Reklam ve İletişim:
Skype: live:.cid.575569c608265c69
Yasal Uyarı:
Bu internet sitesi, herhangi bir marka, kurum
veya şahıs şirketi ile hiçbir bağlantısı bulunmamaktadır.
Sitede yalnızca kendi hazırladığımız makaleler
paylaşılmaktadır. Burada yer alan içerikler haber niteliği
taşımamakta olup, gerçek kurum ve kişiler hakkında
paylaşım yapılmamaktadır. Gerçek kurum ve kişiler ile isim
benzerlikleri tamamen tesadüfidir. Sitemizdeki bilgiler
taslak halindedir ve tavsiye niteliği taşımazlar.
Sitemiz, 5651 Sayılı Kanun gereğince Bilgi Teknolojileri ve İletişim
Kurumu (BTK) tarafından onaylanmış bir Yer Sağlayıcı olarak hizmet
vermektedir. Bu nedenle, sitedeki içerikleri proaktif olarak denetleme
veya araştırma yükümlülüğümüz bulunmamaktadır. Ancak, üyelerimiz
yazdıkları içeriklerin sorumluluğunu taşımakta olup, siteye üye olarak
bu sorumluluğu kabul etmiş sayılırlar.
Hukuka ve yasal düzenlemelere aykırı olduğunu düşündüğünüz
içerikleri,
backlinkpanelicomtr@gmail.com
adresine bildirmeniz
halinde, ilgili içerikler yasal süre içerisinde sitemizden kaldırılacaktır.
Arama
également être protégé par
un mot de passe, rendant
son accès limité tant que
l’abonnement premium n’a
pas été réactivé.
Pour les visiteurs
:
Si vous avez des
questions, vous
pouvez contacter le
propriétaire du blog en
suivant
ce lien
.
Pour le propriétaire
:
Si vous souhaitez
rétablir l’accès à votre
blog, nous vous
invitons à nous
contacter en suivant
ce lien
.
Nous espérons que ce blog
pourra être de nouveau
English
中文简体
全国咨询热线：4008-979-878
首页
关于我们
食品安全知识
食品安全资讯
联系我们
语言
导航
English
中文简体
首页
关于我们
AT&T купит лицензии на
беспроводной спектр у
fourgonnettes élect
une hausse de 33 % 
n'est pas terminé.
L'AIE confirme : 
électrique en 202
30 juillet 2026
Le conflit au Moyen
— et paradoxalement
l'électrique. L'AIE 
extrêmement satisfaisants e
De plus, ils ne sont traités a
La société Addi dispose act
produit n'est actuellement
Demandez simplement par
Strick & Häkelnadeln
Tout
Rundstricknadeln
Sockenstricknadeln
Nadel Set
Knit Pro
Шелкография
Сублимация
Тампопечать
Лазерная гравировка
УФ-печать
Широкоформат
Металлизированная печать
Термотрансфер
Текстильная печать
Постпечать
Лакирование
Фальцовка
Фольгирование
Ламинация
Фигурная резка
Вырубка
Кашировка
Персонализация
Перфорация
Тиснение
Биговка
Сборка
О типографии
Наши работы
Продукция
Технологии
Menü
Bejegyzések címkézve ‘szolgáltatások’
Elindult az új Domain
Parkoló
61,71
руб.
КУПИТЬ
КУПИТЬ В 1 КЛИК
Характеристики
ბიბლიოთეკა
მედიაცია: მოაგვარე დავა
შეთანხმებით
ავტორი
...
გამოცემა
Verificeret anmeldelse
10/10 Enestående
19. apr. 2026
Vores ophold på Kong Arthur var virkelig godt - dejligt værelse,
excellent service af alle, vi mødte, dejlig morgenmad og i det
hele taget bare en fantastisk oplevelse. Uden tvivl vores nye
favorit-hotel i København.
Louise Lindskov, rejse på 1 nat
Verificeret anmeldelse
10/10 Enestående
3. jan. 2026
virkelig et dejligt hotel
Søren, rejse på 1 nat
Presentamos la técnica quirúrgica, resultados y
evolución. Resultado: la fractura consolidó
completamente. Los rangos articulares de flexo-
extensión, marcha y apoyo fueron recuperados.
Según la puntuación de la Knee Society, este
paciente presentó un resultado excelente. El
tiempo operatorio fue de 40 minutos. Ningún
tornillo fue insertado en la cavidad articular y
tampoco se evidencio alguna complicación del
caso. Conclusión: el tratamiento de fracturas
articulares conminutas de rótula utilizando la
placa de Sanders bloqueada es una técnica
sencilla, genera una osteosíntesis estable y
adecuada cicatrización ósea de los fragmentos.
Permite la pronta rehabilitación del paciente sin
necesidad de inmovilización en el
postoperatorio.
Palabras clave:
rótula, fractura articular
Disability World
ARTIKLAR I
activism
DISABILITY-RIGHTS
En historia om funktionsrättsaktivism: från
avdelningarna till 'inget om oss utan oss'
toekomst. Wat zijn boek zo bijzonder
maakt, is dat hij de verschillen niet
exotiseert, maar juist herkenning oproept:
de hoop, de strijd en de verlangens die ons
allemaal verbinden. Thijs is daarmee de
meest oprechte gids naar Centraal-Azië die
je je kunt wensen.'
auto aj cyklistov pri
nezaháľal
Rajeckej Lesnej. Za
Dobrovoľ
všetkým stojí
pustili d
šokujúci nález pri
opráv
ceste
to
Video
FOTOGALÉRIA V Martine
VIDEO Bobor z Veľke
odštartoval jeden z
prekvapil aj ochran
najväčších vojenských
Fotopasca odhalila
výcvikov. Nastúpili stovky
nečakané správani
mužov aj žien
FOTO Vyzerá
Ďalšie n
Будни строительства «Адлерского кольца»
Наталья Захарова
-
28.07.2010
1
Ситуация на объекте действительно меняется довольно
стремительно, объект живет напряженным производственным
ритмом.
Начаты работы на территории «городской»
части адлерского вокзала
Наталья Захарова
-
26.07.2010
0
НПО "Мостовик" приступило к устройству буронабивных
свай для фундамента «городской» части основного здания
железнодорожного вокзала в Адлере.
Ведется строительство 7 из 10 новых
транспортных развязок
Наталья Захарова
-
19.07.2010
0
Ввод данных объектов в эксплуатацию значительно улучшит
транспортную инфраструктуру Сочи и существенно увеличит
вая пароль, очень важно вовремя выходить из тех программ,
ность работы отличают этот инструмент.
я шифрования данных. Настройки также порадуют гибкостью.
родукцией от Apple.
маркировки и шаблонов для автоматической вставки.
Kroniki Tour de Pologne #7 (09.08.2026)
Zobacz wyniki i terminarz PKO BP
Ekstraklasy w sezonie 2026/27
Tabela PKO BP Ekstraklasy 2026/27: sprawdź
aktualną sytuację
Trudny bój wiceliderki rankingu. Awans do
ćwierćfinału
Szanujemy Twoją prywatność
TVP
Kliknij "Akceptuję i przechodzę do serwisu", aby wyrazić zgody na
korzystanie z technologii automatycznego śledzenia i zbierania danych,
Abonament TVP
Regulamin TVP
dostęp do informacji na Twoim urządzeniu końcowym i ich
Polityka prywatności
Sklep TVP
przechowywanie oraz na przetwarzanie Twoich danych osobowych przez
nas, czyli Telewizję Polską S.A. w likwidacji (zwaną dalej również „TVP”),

## ABOUT THIS EXERCISE
Scan the records for lines with the word "blog". Report how many, with no other words.

## EXPECTED ANSWER
3